Shirley Bassey - I've Got a Song For You (1967 Bassey & Basie TV Special)

REMASTERED CLIP (1967 Bassey and Basie TV Special). Count Basie and his Orchestra performed all the music on this TV Special)

The song, 'I've Got A Song For You' is the title track of Shirley's 1966 LP with same name, "I've Got A Song For You." The second song on this clip, 'Strangers In the Night' is also a track on this LP.

ABOUT the LP:
I've Got a Song for You is a 1966 album by Shirley Bassey. Bassey had left EMI's Columbia Label, and this was her first album for United Artists, a label she would remain with for approximately 14 years. This album and the following release And We Were Lovers were produced by Bassey's former husband, Kenneth Hume. (Their marriage had ended in divorce in 1965, but he continued to act as her manager, and for these two albums, her producer.) The album entered the UK Albums Chart at #26, but only remained on the chart for one week, and failed to chart in the US, despite her having received outstanding reviews for live engagements in New York and Las Vegas that same year, and the fact that the album was recorded in New York. It was an inauspicious start for her at UA, as none of her albums would chart either in the UK or the US until 1970 (save one EMI/Columbia album issued after she left for United Artists, most likely previously recorded material, and one compilation album).[1][2] In that year, 1970, Bassey would begin to produce more contemporary pop-oriented albums, but here in 1966, despite scoring her biggest hit with Goldfinger a year or so earlier, she was still firmly in the traditional pop genre.

SLEEVENOTE from LP:
In April of 1966, SHIRLEY BASSEY opened a two-week engagement at The Royal Box of the Americana Hotel in New York City. Shortly thereafter, she headlined at the Sahara Hotel in Las Vegas. The reviews that greeted these engagements were absolutely fantatstic. One veteran Vegas scribe compared the dynamic vocalist to Lena Horne, Helen Morgan, Ella Fitzgerald and Barbra Streisand, and closed his column by shouting to the rooftops that he hadn't been so completely devastated by a lady singer since Judy Garland in 1956.

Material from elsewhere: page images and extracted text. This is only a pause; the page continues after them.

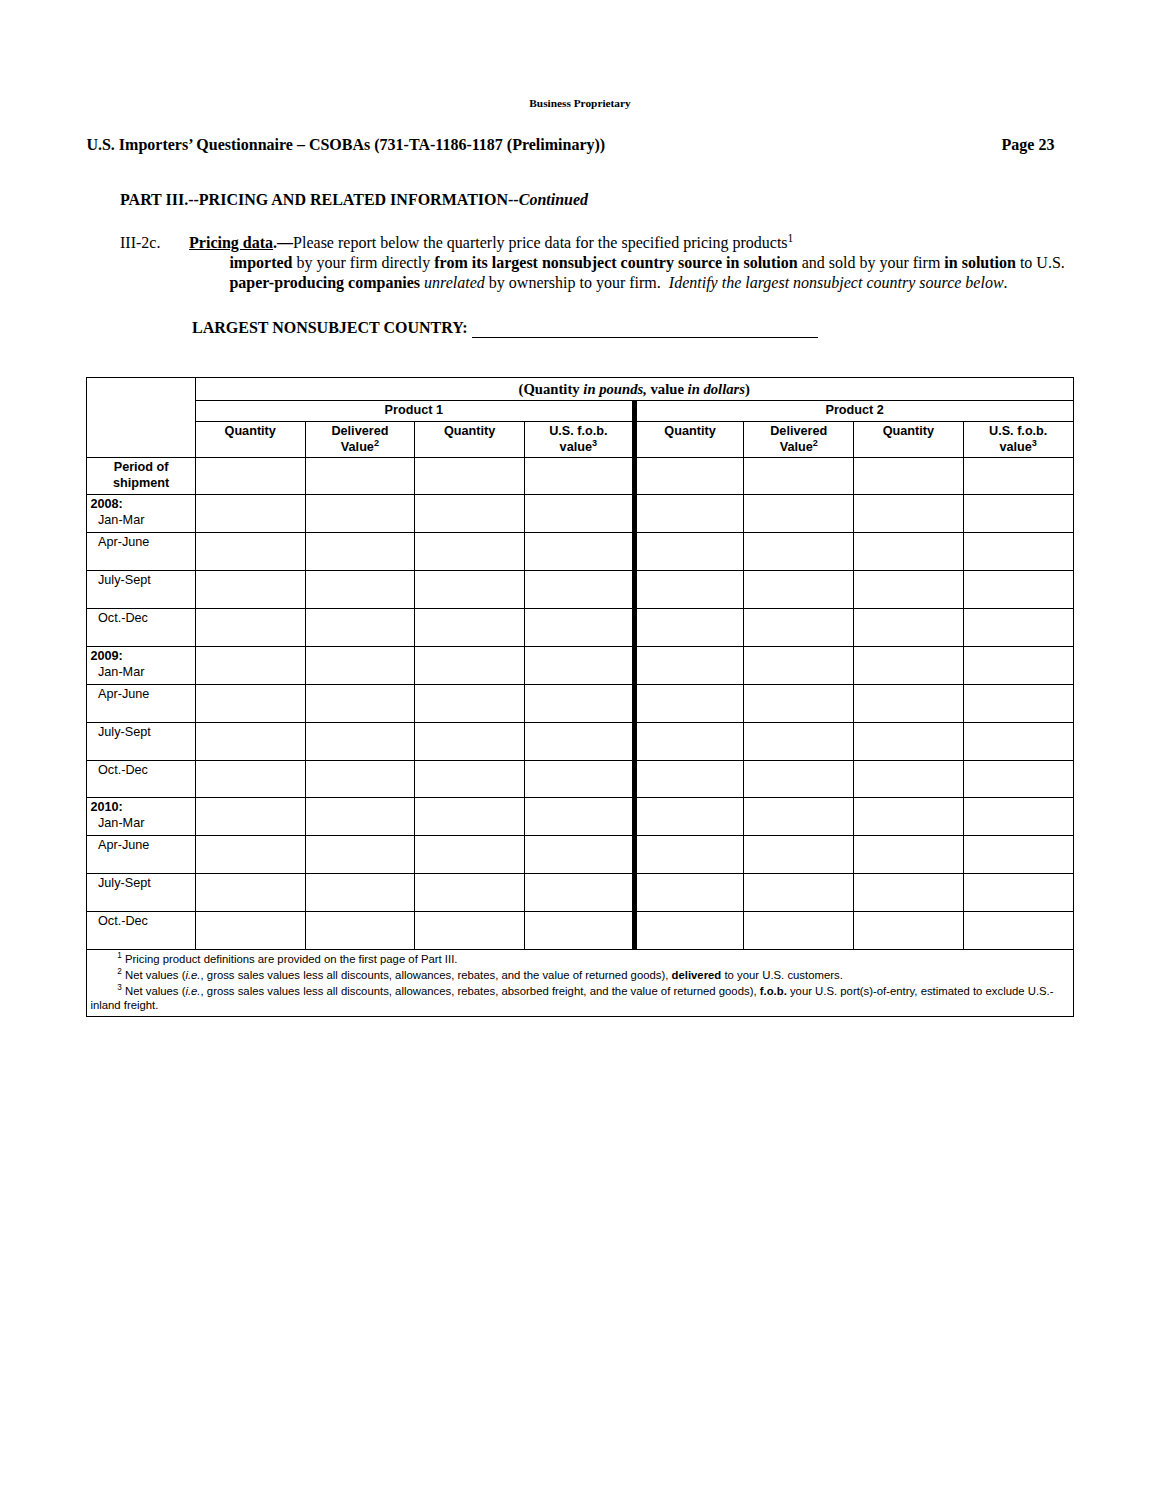Business Proprietary
U.S. Importers’ Questionnaire – CSOBAs (731-TA-1186-1187 (Preliminary)) Page 23
PART III.--PRICING AND RELATED INFORMATION--Continued
III-2c.
Pricing data.—Please report below the quarterly price data for the specified pricing products1
imported by your firm directly from its largest nonsubject country source in solution and sold by your firm in solution to U.S. paper-producing companies unrelated by ownership to your firm. Identify the largest nonsubject country source below.
LARGEST NONSUBJECT COUNTRY:
| | (Quantity in pounds, value in dollars ) |
| --- | --- |
| Product 1 | Product 2 |
| Quantity | Delivered Value 2 | Quantity | U.S. f.o.b. value 3 | Quantity | Delivered Value 2 | Quantity | U.S. f.o.b. value 3 |
| Period of shipment | | | | | | | | |
| 2008: Jan-Mar | | | | | | | | |
| Apr-June | | | | | | | | |
| July-Sept | | | | | | | | |
| Oct.-Dec | | | | | | | | |
| 2009: Jan-Mar | | | | | | | | |
| Apr-June | | | | | | | | |
| July-Sept | | | | | | | | |
| Oct.-Dec | | | | | | | | |
| 2010: Jan-Mar | | | | | | | | |
| Apr-June | | | | | | | | |
| July-Sept | | | | | | | | |
| Oct.-Dec | | | | | | | | |
| 1 Pricing product definitions are provided on the first page of Part III. 2 Net values ( i.e. , gross sales values less all discounts, allowances, rebates, and the value of returned goods), delivered to your U.S. customers. 3 Net values ( i.e. , gross sales values less all discounts, allowances, rebates, absorbed freight, and the value of returned goods), f.o.b. your U.S. port(s)-of-entry, estimated to exclude U.S.-inland freight. |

These raves are certainly not new for SHIRLEY BASSEY. She has long scintillated as an international star of the first magnitude. However, the lovely Welsh miss will always remember 1966 as the year in which she truly conquered America. Offers from major television shows in the U.S.A., night clubs and hotels are pouring in with increasing regularity, and it has now become a delightful fact to Americans that Miss Bassey's considerable talents will be on lavish display there several months per year for the next few seasons.

There are very few who throw the emotion into a song that Shirley does. There are even fewer who offer the animal-like vitality that she presents. There may be nobody who possesses a golden set of pipes like our songstress has. Put all these qualities together and a conclusion is reached, Shirley means Bassey, just like Frank means Sinatra and Perry means Como.
Our album, I'VE GOT A SONG FOR YOU vividly shows why Shirley means Bassey. In it SHIRLEY BASSEY runs through a completely new programme of great songs, chanting as she has never done before.

PROGRAMME NOTE:
"I've got a song for you" says Shirley.

It was in Las Vegas in April this year that Shirley Bassey and manager Kenneth Hume decided to make this album. They wanted to show a new side of Shirley's talent and have deliberately included many up-tempo numbers along with the ballads.

Ralph Burns - American arranger famous for his orchestrations with the Woody Herman and for top singers Lena Horne, Sarah Vaughan, Johnny Mathis and Barbra Streisand, as well as for a score of Broadway musicals including FunnyGirl - flew out to Las Vegas and prepared and rehearsed the numbers ... no easy task for Shirley, who was doing two long shows a night, seven nights a week, at the Sahara Hotel.

As soon as the season closed they all flew to New York, to the studios of United Artist Records, and within one week had recorded this exciting new album.

United Artists Records in conjunction with Kenneth Hume worked non-stop to get this album ready for sale in time for the opening of Shirley Bassey's new show at the Prince Of Wales Theatre, London on July 19th, 1966.